**Task requirements**
Please reproduce the listing below exactly, leaving out every picture.

**Recorded data**
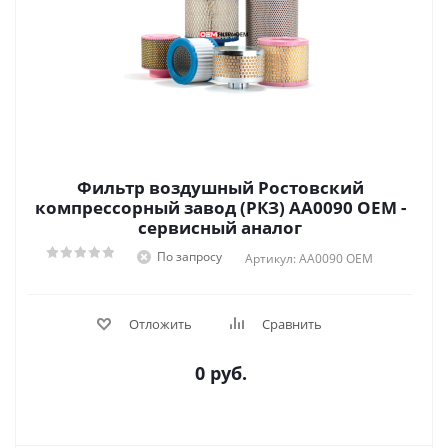
Фильтр воздушный Ростовский
компрессорный завод (РКЗ) AА0090 OEM -
сервисный аналог
По запросу
Артикул: AА0090 OEM
Отложить
Сравнить
0 руб.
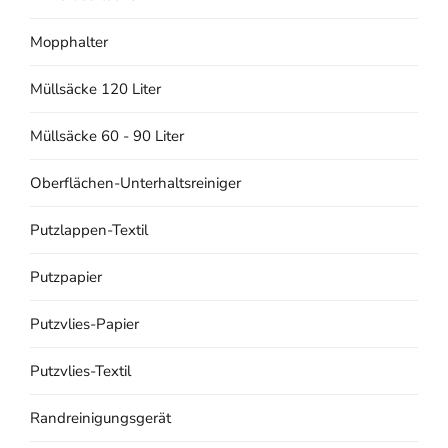
Mopphalter
Müllsäcke 120 Liter
Müllsäcke 60 - 90 Liter
Oberflächen-Unterhaltsreiniger
Putzlappen-Textil
Putzpapier
Putzvlies-Papier
Putzvlies-Textil
Randreinigungsgerät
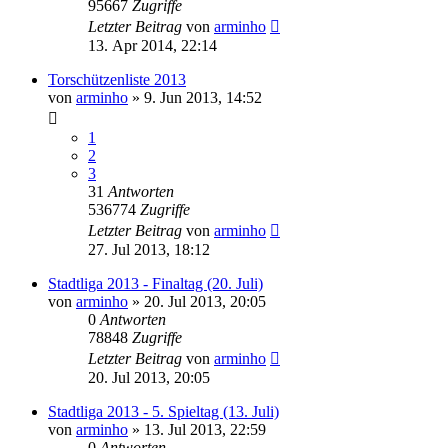
95667
Zugriffe
Letzter Beitrag
von
arminho
13. Apr 2014, 22:14
Torschützenliste 2013
von
arminho
»
9. Jun 2013, 14:52
1
2
3
31
Antworten
536774
Zugriffe
Letzter Beitrag
von
arminho
27. Jul 2013, 18:12
Stadtliga 2013 - Finaltag (20. Juli)
von
arminho
»
20. Jul 2013, 20:05
0
Antworten
78848
Zugriffe
Letzter Beitrag
von
arminho
20. Jul 2013, 20:05
Stadtliga 2013 - 5. Spieltag (13. Juli)
von
arminho
»
13. Jul 2013, 22:59
0
Antworten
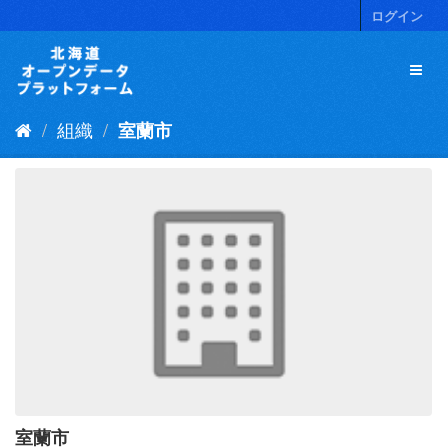
ス
ログイン
キ
ッ
プ
し
て
組織
室蘭市
内
容
へ
室蘭市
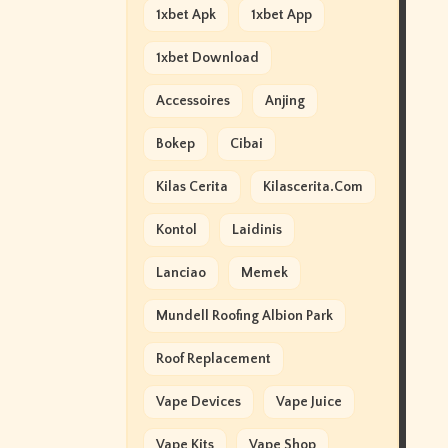
1xbet Apk
1xbet App
1xbet Download
Accessoires
Anjing
Bokep
Cibai
Kilas Cerita
Kilascerita.com
Kontol
Laidinis
Lanciao
Memek
Mundell Roofing Albion Park
Roof Replacement
Vape Devices
Vape Juice
Vape Kits
Vape Shop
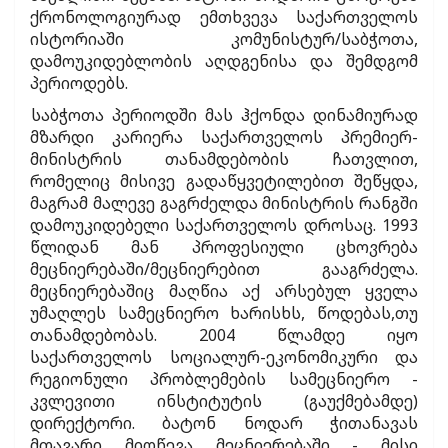
ქრონოლოგიურად ემთხვევა საქართველოს
ისტორიაში კომუნისტურ/საბჭოთა,
დამოუკიდებლობის აღდგენისა და შემდგომ
პერიოდებს.
საბჭოთა პერიოდში მას ჰქონდა დინამიურად
მზარდი კარიერა საქართველოს პრემიერ-
მინისტრის თანამდებობის ჩათვლით,
რომელიც მისივე გადაწყვეტილებით შეწყდა,
მაგრამ მალევე გაგრძელდა მინისტრის რანგში
დამოუკიდებელი საქართველოს დროსაც. 1993
წლიდან მან პროფესიული ცხოვრება
მეცნიერებაში/მეცნიერებით გააგრძელა.
მეცნიერებაშიც მაღწია აქ არსებულ ყველა
უმაღლეს სამეცნიერო ხარისხს, წოდებას,თუ
თანამდებობას. 2004 წლამდე იყო
საქართველოს სოციალურ-ეკონომიკური და
რეგიონული პრობლემების სამეცნიერო -
კვლევითი ინსტიტუტის (გაუქმებამდე)
დირექტორი. ბატონ ნოდარ ჭითანავას
მთავარი მიღწევა მეცნიერებაში - მისი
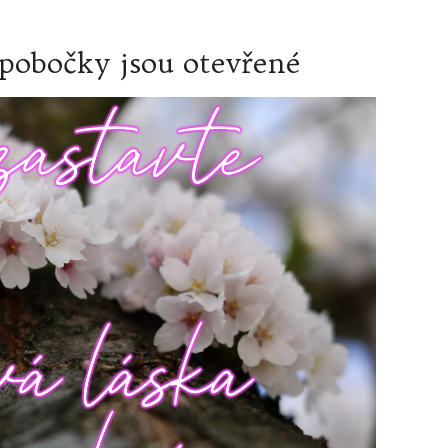
še pobočky jsou otevřené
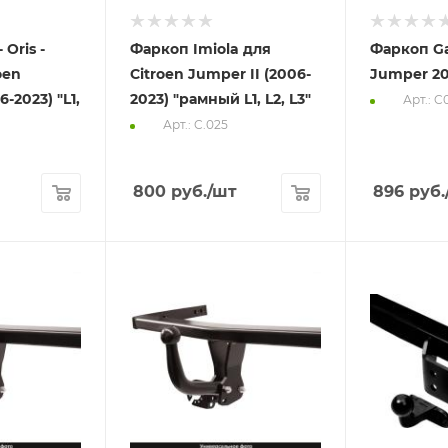
 Oris -
Фаркоп Imiola для
Фаркоп Ga
oen
Citroen Jumper II (2006-
Jumper 20
6-2023) "L1,
2023) "рамный L1, L2, L3"
Арт.: C
Арт.: C.025
800
руб.
/шт
896
руб.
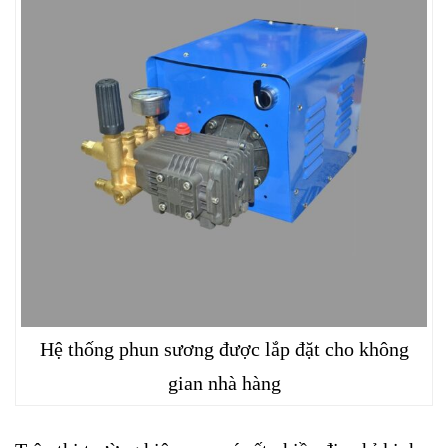
Hệ thống phun sương được lắp đặt cho không
gian nhà hàng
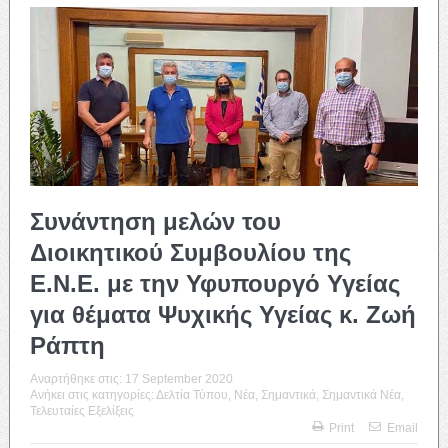
Συνάντηση μελών του
Διοικητικού Συμβουλίου της
Ε.Ν.Ε. με την Υφυπουργό Υγείας
για θέματα Ψυχικής Υγείας κ. Ζωή
Ράπτη
Αναρτήθηκε στις:
17 September 2020
Ανήκει στις κατηγορίες:
Δελτία Τύπου
,
Νέα
,
Σημαντικά
,
Σημαντικά Νέα
,
Τελευταίες Εξελίξεις
Print
Email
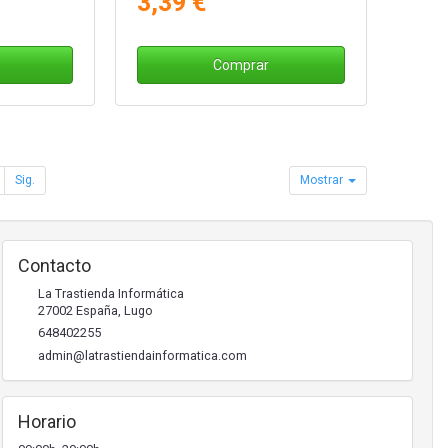
3,39 €
Comprar
Sig.
Mostrar
Contacto
La Trastienda Informática
27002
España
,
Lugo
648402255
admin@latrastiendainformatica.com
Horario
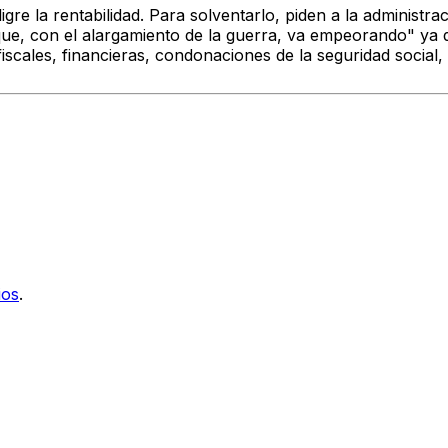
igre la rentabilidad. Para solventarlo, piden a la admini
 que, con el alargamiento de la guerra, va empeorando" ya 
scales, financieras, condonaciones de la seguridad social, I
ios
.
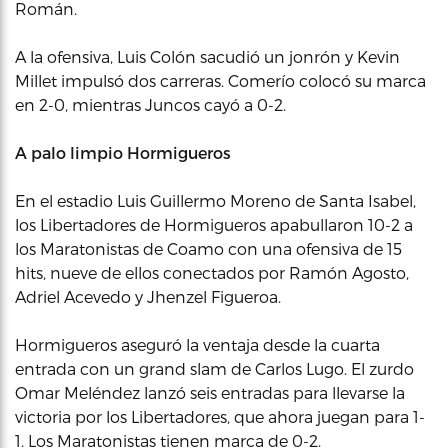
Román.
A la ofensiva, Luis Colón sacudió un jonrón y Kevin
Millet impulsó dos carreras. Comerío colocó su marca
en 2-0, mientras Juncos cayó a 0-2.
A palo limpio Hormigueros
En el estadio Luis Guillermo Moreno de Santa Isabel,
los Libertadores de Hormigueros apabullaron 10-2 a
los Maratonistas de Coamo con una ofensiva de 15
hits, nueve de ellos conectados por Ramón Agosto,
Adriel Acevedo y Jhenzel Figueroa.
Hormigueros aseguró la ventaja desde la cuarta
entrada con un grand slam de Carlos Lugo. El zurdo
Omar Meléndez lanzó seis entradas para llevarse la
victoria por los Libertadores, que ahora juegan para 1-
1. Los Maratonistas tienen marca de 0-2.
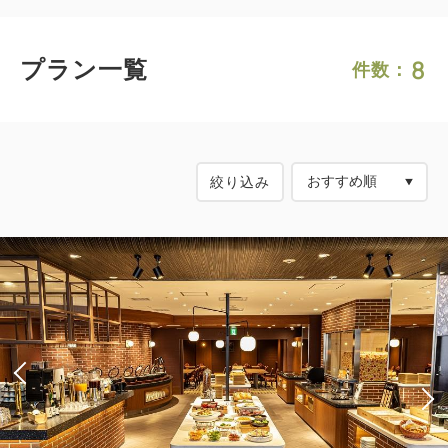
8
プラン一覧
件数：
絞り込み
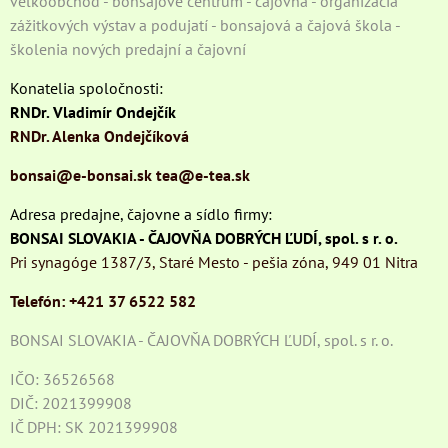
veľkoobchod - bonsajové centrum - čajovňa - organizácia
zážitkových výstav a podujatí - bonsajová a čajová škola -
školenia nových predajní a čajovní
Konatelia spoločnosti:
RNDr. Vladimír Ondejčík
RNDr. Alenka Ondejčíková
bonsai@e-bonsai.sk
tea@e-tea.sk
Adresa predajne, čajovne a sídlo firmy:
BONSAI SLOVAKIA - ČAJOVŇA DOBRÝCH ĽUDÍ, spol. s r. o.
Pri synagóge 1387/3, Staré Mesto - pešia zóna, 949 01 Nitra
Telefón: +421 37 6522 582
BONSAI SLOVAKIA - ČAJOVŇA DOBRÝCH ĽUDÍ, spol. s r. o.
IČO: 36526568
DIČ: 2021399908
IČ DPH: SK 2021399908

**Task answer**
Фильтр воздушный Ростовский
компрессорный завод (РКЗ) AА0090 OEM -
сервисный аналог
По запросу
Артикул: AА0090 OEM
Отложить
Сравнить
0 руб.
Mopphalter
Müllsäcke 120 Liter
Müllsäcke 60 - 90 Liter
Oberflächen-Unterhaltsreiniger
Putzlappen-Textil
Putzpapier
Putzvlies-Papier
Putzvlies-Textil
Randreinigungsgerät
95667
Zugriffe
Letzter Beitrag
von
arminho
13. Apr 2014, 22:14
Torschützenliste 2013
von
arminho
»
9. Jun 2013, 14:52
1
2
3
31
Antworten
536774
Zugriffe
Letzter Beitrag
von
arminho
27. Jul 2013, 18:12
Stadtliga 2013 - Finaltag (20. Juli)
von
arminho
»
20. Jul 2013, 20:05
0
Antworten
78848
Zugriffe
Letzter Beitrag
von
arminho
20. Jul 2013, 20:05
Stadtliga 2013 - 5. Spieltag (13. Juli)
von
arminho
»
13. Jul 2013, 22:59
0
Antworten
ス
ログイン
キ
ッ
プ
し
て
組織
室蘭市
内
容
へ
室蘭市
1xbet Apk
1xbet App
1xbet Download
Accessoires
Anjing
Bokep
Cibai
Kilas Cerita
Kilascerita.com
Kontol
Laidinis
Lanciao
Memek
Mundell Roofing Albion Park
Roof Replacement
Vape Devices
Vape Juice
Vape Kits
Vape Shop
ქრონოლოგიურად ემთხვევა საქართველოს
ისტორიაში კომუნისტურ/საბჭოთა,
დამოუკიდებლობის აღდგენისა და შემდგომ
პერიოდებს.
საბჭოთა პერიოდში მას ჰქონდა დინამიურად
მზარდი კარიერა საქართველოს პრემიერ-
მინისტრის თანამდებობის ჩათვლით,
რომელიც მისივე გადაწყვეტილებით შეწყდა,
მაგრამ მალევე გაგრძელდა მინისტრის რანგში
დამოუკიდებელი საქართველოს დროსაც. 1993
წლიდან მან პროფესიული ცხოვრება
მეცნიერებაში/მეცნიერებით გააგრძელა.
მეცნიერებაშიც მაღწია აქ არსებულ ყველა
უმაღლეს სამეცნიერო ხარისხს, წოდებას,თუ
თანამდებობას. 2004 წლამდე იყო
საქართველოს სოციალურ-ეკონომიკური და
რეგიონული პრობლემების სამეცნიერო -
კვლევითი ინსტიტუტის (გაუქმებამდე)
დირექტორი. ბატონ ნოდარ ჭითანავას
მთავარი მიღწევა მეცნიერებაში - მისი
še pobočky jsou otevřené
 Oris -
Фаркоп Imiola для
Фаркоп Ga
oen
Citroen Jumper II (2006-
Jumper 20
6-2023) "L1,
2023) "рамный L1, L2, L3"
Арт.: C
Арт.: C.025
800
руб.
/шт
896
руб.
Hệ thống phun sương được lắp đặt cho không
gian nhà hàng
Συνάντηση μελών του
Διοικητικού Συμβουλίου της
Ε.Ν.Ε. με την Υφυπουργό Υγείας
για θέματα Ψυχικής Υγείας κ. Ζωή
Ράπτη
Αναρτήθηκε στις:
17 September 2020
Ανήκει στις κατηγορίες:
Δελτία Τύπου
,
Νέα
,
Σημαντικά
,
Σημαντικά Νέα
,
Τελευταίες Εξελίξεις
Print
Email
3,39 €
Comprar
Sig.
Mostrar
Contacto
La Trastienda Informática
27002
España
,
Lugo
648402255
admin@latrastiendainformatica.com
Horario
igre la rentabilidad. Para solventarlo, piden a la admini
 que, con el alargamiento de la guerra, va empeorando" ya 
scales, financieras, condonaciones de la seguridad social, I
ios
.
Román.
A la ofensiva, Luis Colón sacudió un jonrón y Kevin
Millet impulsó dos carreras. Comerío colocó su marca
en 2-0, mientras Juncos cayó a 0-2.
A palo limpio Hormigueros
En el estadio Luis Guillermo Moreno de Santa Isabel,
los Libertadores de Hormigueros apabullaron 10-2 a
los Maratonistas de Coamo con una ofensiva de 15
hits, nueve de ellos conectados por Ramón Agosto,
Adriel Acevedo y Jhenzel Figueroa.
Hormigueros aseguró la ventaja desde la cuarta
entrada con un grand slam de Carlos Lugo. El zurdo
Omar Meléndez lanzó seis entradas para llevarse la
victoria por los Libertadores, que ahora juegan para 1-
1. Los Maratonistas tienen marca de 0-2.
8
プラン一覧
件数：
絞り込み
veľkoobchod - bonsajové centrum - čajovňa - organizácia
zážitkových výstav a podujatí - bonsajová a čajová škola -
školenia nových predajní a čajovní
Konatelia spoločnosti:
RNDr. Vladimír Ondejčík
RNDr. Alenka Ondejčíková
bonsai@e-bonsai.sk
tea@e-tea.sk
Adresa predajne, čajovne a sídlo firmy:
BONSAI SLOVAKIA - ČAJOVŇA DOBRÝCH ĽUDÍ, spol. s r. o.
Pri synagóge 1387/3, Staré Mesto - pešia zóna, 949 01 Nitra
Telefón: +421 37 6522 582
BONSAI SLOVAKIA - ČAJOVŇA DOBRÝCH ĽUDÍ, spol. s r. o.
IČO: 36526568
DIČ: 2021399908
IČ DPH: SK 2021399908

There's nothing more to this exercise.